Two of the most prominent Portlanders of the 19th century, poet Henry Wadsworth Longfellow and architect John Calvin Stevens, were affected in different ways by the Great Fire.

Henry Wadsworth Longfellow, native Portlander and world famous poet. Portland Press Herald file photo.

The childhood home of Longfellow, Portland’s native son and world-famous poet, was spared by the fire, which passed less than a block from the Congress Street building that currently houses the Longfellow museum.

Longfellow, who was 59 at the time, described his beloved city by the sea, as it lay in ruins, in a letter to a friend, dated July 23, 1866:

“I have been to Portland since the fire. Desolation, desolation, desolation. It reminded me of Pompeii, that ‘sepult city.’ The old family house was not burned, the track of fire passing just below it.”

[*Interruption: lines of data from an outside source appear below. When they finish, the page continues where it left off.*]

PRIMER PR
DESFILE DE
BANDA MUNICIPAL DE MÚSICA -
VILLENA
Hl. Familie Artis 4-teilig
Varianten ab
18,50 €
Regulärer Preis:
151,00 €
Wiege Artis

Stevens was a renowned Portland architect who designed more than 100 cottage-style residences and several public buildings, including the former Nathan Clifford School on Falmouth Street.

Stevens was only 10 years old when the Great Fire tore through Portland. His father, Leander, was a local clerk and the family lived at 100 Cumberland Ave., an area that was destroyed by the fire. A city directory from 1869 lists the Stevens family as remaining on this street, this time with an address of 174 Cumberland Ave.

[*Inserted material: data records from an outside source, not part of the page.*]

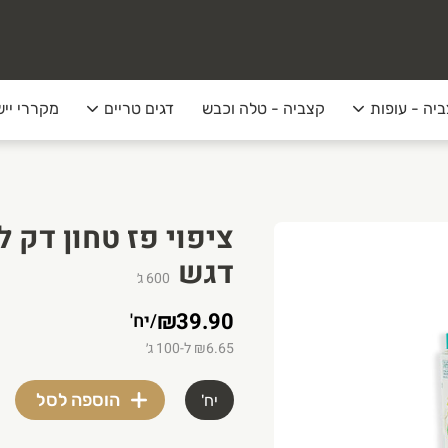
יה - עופות
קצביה - טלה וכבש
דגים טריים
מקררי ייש
דגש
600
ג׳
₪39.90
/
יח'
₪6.65 ל-100 ג׳
הוספה לסל
יח'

John Calvin Stevens, noted architect raised in Portland. Portland Press Herald file photo.

Paul Stevens, a local architect who is John Calvin Stevens’ great-grandson, said the family lost its home in the fire. He said he was not sure, however, if the family rebuilt or moved into a building that was not damaged.

Paul Stevens said he doubts that the Great Fire of 1866 – or the ambitious rebuilding of the city – influenced his great-grandfather’s decision to become an architect. “He was an accomplished artist in painting and drawing at a very early age” and before the fire made him temporarily homeless, Stevens said.